Choosing Rita December 27, 2009 at 7:53 am

There were some treats from the BBC this Christmas: one of my favourites was a delightful production of Willy Russell’s Educating Rita on Radio 4, with Bill Nighy and Laura Dos Santos. Much of the dialogue is great, but one section particularly resonated with me. Rita is talking about her husband:

He thinks we’ve got choice because we can go into a pub that sells eight different kinds of lager. He thinks we’ve got choice already: choice between Everton an’ Liverpool, choosin’ which washin’ powder, choosin’ between one lousy school an’ the next, between lousy jobs or the dole, choosin’ between Stork an’ butter.

In other words, the choice between alternatives selected to suit others’ needs, the needs of choice providers, is often no choice at all. Rita wants one good school, not a choice of bad ones; she wants the opportunity to be some decent fraction of what she can be, rather than a cog in cheap machine.

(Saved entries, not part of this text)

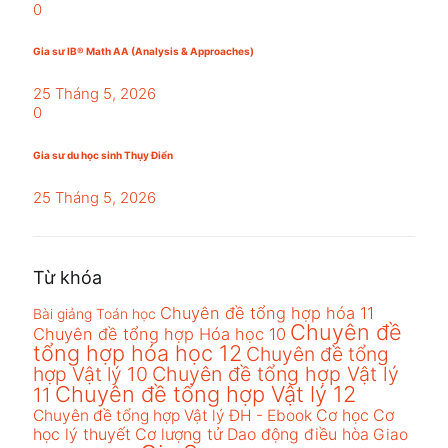
0
Gia sư IB® Math AA (Analysis & Approaches)
25 Tháng 5, 2026
0
Gia sư du học sinh Thụy Điển
25 Tháng 5, 2026
Từ khóa
Chuyên đề tổng hợp hóa 11
Bài giảng Toán học
Chuyên đề
Chuyên đề tổng hợp Hóa học 10
tổng hợp hóa học 12
Chuyên đề tổng
hợp Vật lý 10
Chuyên đề tổng hợp Vật lý
Chuyên đề tổng hợp Vật lý 12
11
Cơ học
Cơ
Chuyên đề tổng hợp Vật lý ĐH - Ebook
học lý thuyết
Cơ lượng tử
Dao động điều hòa
Giao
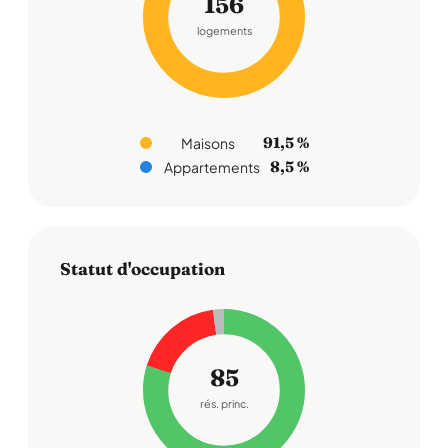
156
logements
91,5 %
Maisons
8,5 %
Appartements
Statut d'occupation
85
rés. princ.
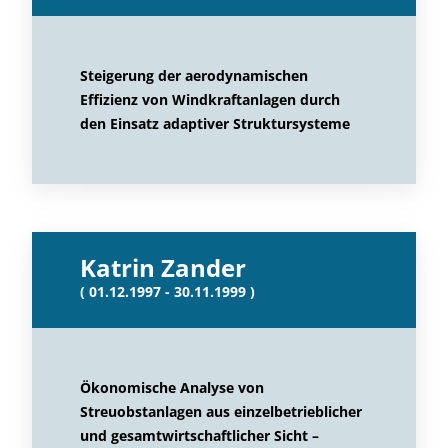
Steigerung der aerodynamischen
Effizienz von Windkraftanlagen durch
den Einsatz adaptiver Struktursysteme
Katrin Zander
( 01.12.1997 - 30.11.1999 )
Ökonomische Analyse von
Streuobstanlagen aus einzelbetrieblicher
und gesamtwirtschaftlicher Sicht –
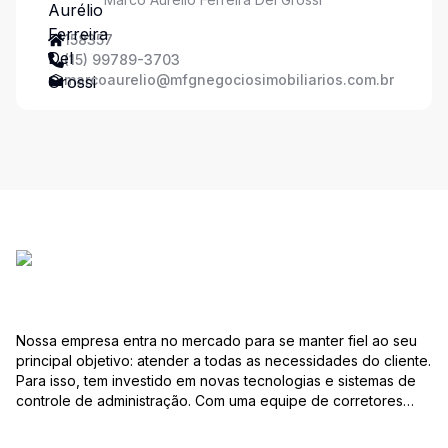
158357
(15) 99789-3703
marcoaurelio@mfgnegociosimobiliarios.com.br
Nossa empresa entra no mercado para se manter fiel ao seu
principal objetivo: atender a todas as necessidades do cliente.
Para isso, tem investido em novas tecnologias e sistemas de
controle de administração. Com uma equipe de corretores
especializados, mantém seu banco de dados sempre
atualizado, com várias ofertas de imóveis residenciais e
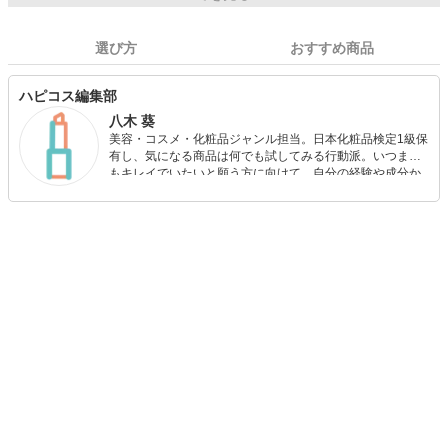
選び方
おすすめ商品
ハピコス編集部
八木 葵
美容・コスメ・化粧品ジャンル担当。日本化粧品検定1級保
有し、気になる商品は何でも試してみる行動派。いつまで
もキレイでいたいと願う方に向けて、自分の経験や成分か
ら”本当におすすめできる”ものを紹介するがモットーです！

This dialogue, then, is not only acerbically accurate, it is also prescient. Educating Rita premiered in 1980. As we struggle with the legacies of the bizarre Blairite belief in choice — waste and dysfunction we can ill afford in education, transport, healthcare and the rest — perhaps we can hope that some Russell’s insights might penetrate into public policy, even if it is thirty years too late.